American football player (born 2003)

Jermaine Terry II (born May 6, 2003) is an American football tight end. He played college football for the California Golden Bears and Oregon State Beavers.

==Early life==
Terry II attended John F. Kennedy High School located in Richmond, California.
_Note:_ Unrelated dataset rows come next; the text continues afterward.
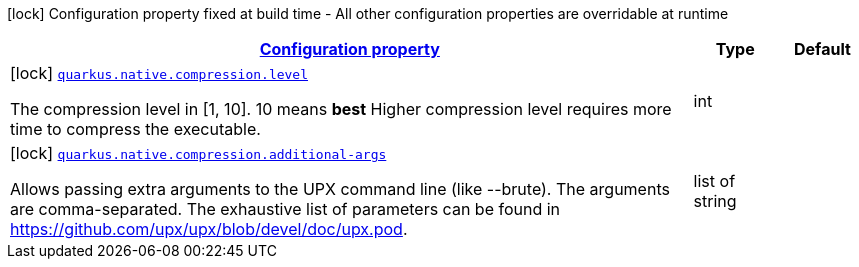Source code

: 
:summaryTableId: quarkus-config-group-pkg-native-config-compression
[.configuration-legend]
icon:lock[title=Fixed at build time] Configuration property fixed at build time - All other configuration properties are overridable at runtime
[.configuration-reference, cols="80,.^10,.^10"]
|===

h|[[quarkus-config-group-pkg-native-config-compression_configuration]]link:#quarkus-config-group-pkg-native-config-compression_configuration[Configuration property]

h|Type
h|Default

a|icon:lock[title=Fixed at build time] [[quarkus-config-group-pkg-native-config-compression_quarkus.native.compression.level]]`link:#quarkus-config-group-pkg-native-config-compression_quarkus.native.compression.level[quarkus.native.compression.level]`

[.description]
--
The compression level in ++[++1, 10++]++. 10 means *best* Higher compression level requires more time to compress the executable.
--|int 
|


a|icon:lock[title=Fixed at build time] [[quarkus-config-group-pkg-native-config-compression_quarkus.native.compression.additional-args]]`link:#quarkus-config-group-pkg-native-config-compression_quarkus.native.compression.additional-args[quarkus.native.compression.additional-args]`

[.description]
--
Allows passing extra arguments to the UPX command line (like --brute). The arguments are comma-separated. The exhaustive list of parameters can be found in link:https://github.com/upx/upx/blob/devel/doc/upx.pod[https://github.com/upx/upx/blob/devel/doc/upx.pod].
--|list of string 
|

|===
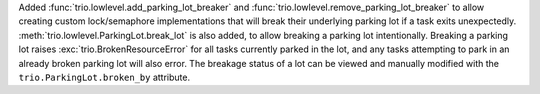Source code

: Added :func:`trio.lowlevel.add_parking_lot_breaker` and :func:`trio.lowlevel.remove_parking_lot_breaker` to allow creating custom lock/semaphore implementations that will break their underlying parking lot if a task exits unexpectedly. :meth:`trio.lowlevel.ParkingLot.break_lot` is also added, to allow breaking a parking lot intentionally. Breaking a parking lot raises :exc:`trio.BrokenResourceError` for all tasks currently parked in the lot, and any tasks attempting to park in an already broken parking lot will also error. The breakage status of a lot can be viewed and manually modified with the ``trio.ParkingLot.broken_by`` attribute.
Coming out of high school, he was rated as a four star recruit, where he committed to play college football for the California Golden Bears over other offers from schools such as Oregon and Oregon State.

==College football==
=== California ===
During his two year career with the Golden Bears in 2021 and 2022, Terry II played in 19 games with 12 starts, totaling 8 receptions for 52 yards. After the conclusion of the 2022 season, he decided to enter his name into the NCAA transfer portal.

=== Oregon State ===
Terry II transferred to play for the Oregon State Beavers. During his first season with Oregon State in 2023, he appeared in 13 games, recording six catches for 52 yards and a touchdown. In week six of the 2024 season, Terry II hauled in three passes for 42 yards including a two-point conversion in double-overtime, to helped the Beavers to a win over Colorado State. He finished the 2024 season, hauling in 23 receptions for 375 yards and a touchdown, where after the conclusion of the season he declared for the 2025 NFL draft.

==Professional career==

Pre-draft measurables
| Height | Weight | Arm length | Hand span | Wingspan | 40-yard dash | 10-yard split | 20-yard split | 20-yard shuttle | Three-cone drill | Vertical jump | Broad jump | Bench press |
| 6 ft 4 in (1.93 m) | 241 lb (109 kg) | 33+1⁄8 in (0.84 m) | 9+3⁄8 in (0.24 m) | 6 ft 8+5⁄8 in (2.05 m) | 4.90 s | 1.73 s | 2.86 s | 4.45 s | 7.02 s | 30.0 in (0.76 m) | 9 ft 5 in (2.87 m) | 17 reps |
All values from Pro Day

===New York Giants===
After not being selected in the 2025 NFL draft, Terry II signed with the New York Giants as an undrafted free agent. He was waived on August 26 with an injury designation as part of final roster cuts.

===Cleveland Browns===
On August 17, 2026, Terry II signed with the Cleveland Browns. On August 28, he was waived.